Wooden objects remaining in the open air may be effectually protected against the inclemency of the weather by means of the following coating: Finely powdered zinc oxide is worked into a paste with water and serves for whitewashing walls, garden fences, benches, and other wooden objects. After drying, probably at the end of 2 or 3 hours, the objects must be whitewashed again with a very dilute solution of zinc chloride in glue or water. Zinc oxide and zinc chloride form a brilliant, solid compound, which resists the inclemency of the weather.
As a paint for boards, planks for covering greenhouses, garden-frames, etc., Inspector Lucas, of Reutlingen (Würtemberg), has recommended the following coating: Take fresh cement of the best quality, which has been kept in a cool place, work it up with milk on a stone until it is of the consistency of oil paint. The wood designed to receive it must not be smooth, but left rough after sawing. Two or 3 coats are also a protection from fire. Wood to be thus treated must be very dry.
Wood treated with creosote resists the attacks of marine animals, such as the teredo. Elm, beech, and fir absorb creosote very readily, provided the wood is sound and dry. Beechwood absorbs it the best. In fir the penetration is complete, when the wood is of a species of rapid growth, and of rather compact grain. Besides, with the aid of pressure it is always possible to force the creosote into the wood. Pieces of wood treated with creosote have resisted for 10 or 11 years under conditions in which oak wood not treated in this way would have been completely destroyed.
The prepared wood must remain in store at least 6 months before use. The creosote becomes denser during this time and causes a greater cohesion in the fibers. In certain woods, as pitch pine, the injection is impossible, even under pressure, on account of the presence of rosin in the capillary vessels.
M. Zironi advises heating the wood in vacuo. The sap is eliminated in this way. Then the receiver is filled with rosin in solution with a hydrocarbide. The saturation takes place in two hours, when the liquid is allowed to run off, and a jet of vapor is introduced, which carries off the solvent, whole the rosin remains in the pores of the wood, increasing its weight considerably.
Wood can be well preserved by impregnating it with a solution of tannate of ferric protoxide.
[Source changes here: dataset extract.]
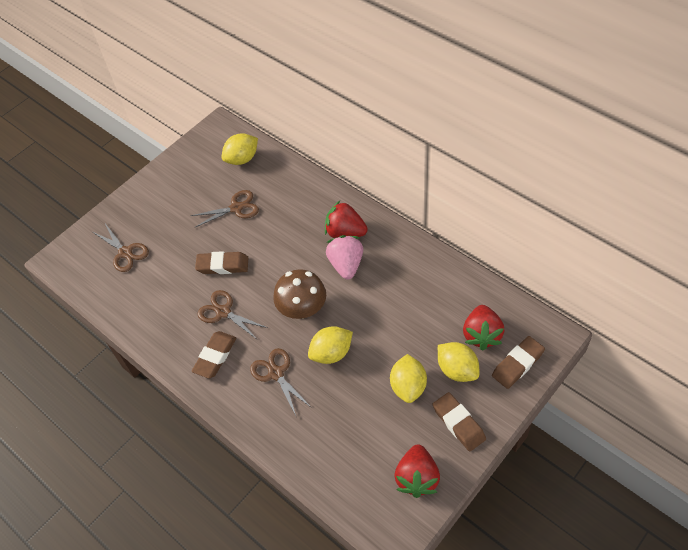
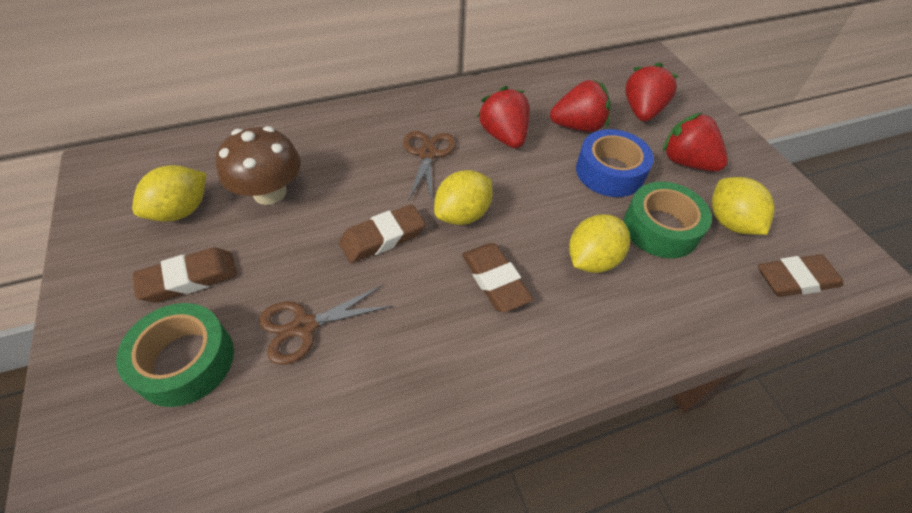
blue tape: 0 -> 1
brown scissors: 4 -> 2
green tape: 0 -> 2
pink strawberry: 1 -> 0
red strawberry: 3 -> 4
This method is due to Hazfeld.
The Hasselmann process (xylolized wood), which consists in immersing the wood in a saline solution kept boiling under moderate pressure, the liquid containing copper and iron sulphates (20 per cent of the first and 80 per cent of the second), as well as aluminum and kainit, a substance until recently used only as a fertilizer, is now much employed on the railways in Germany.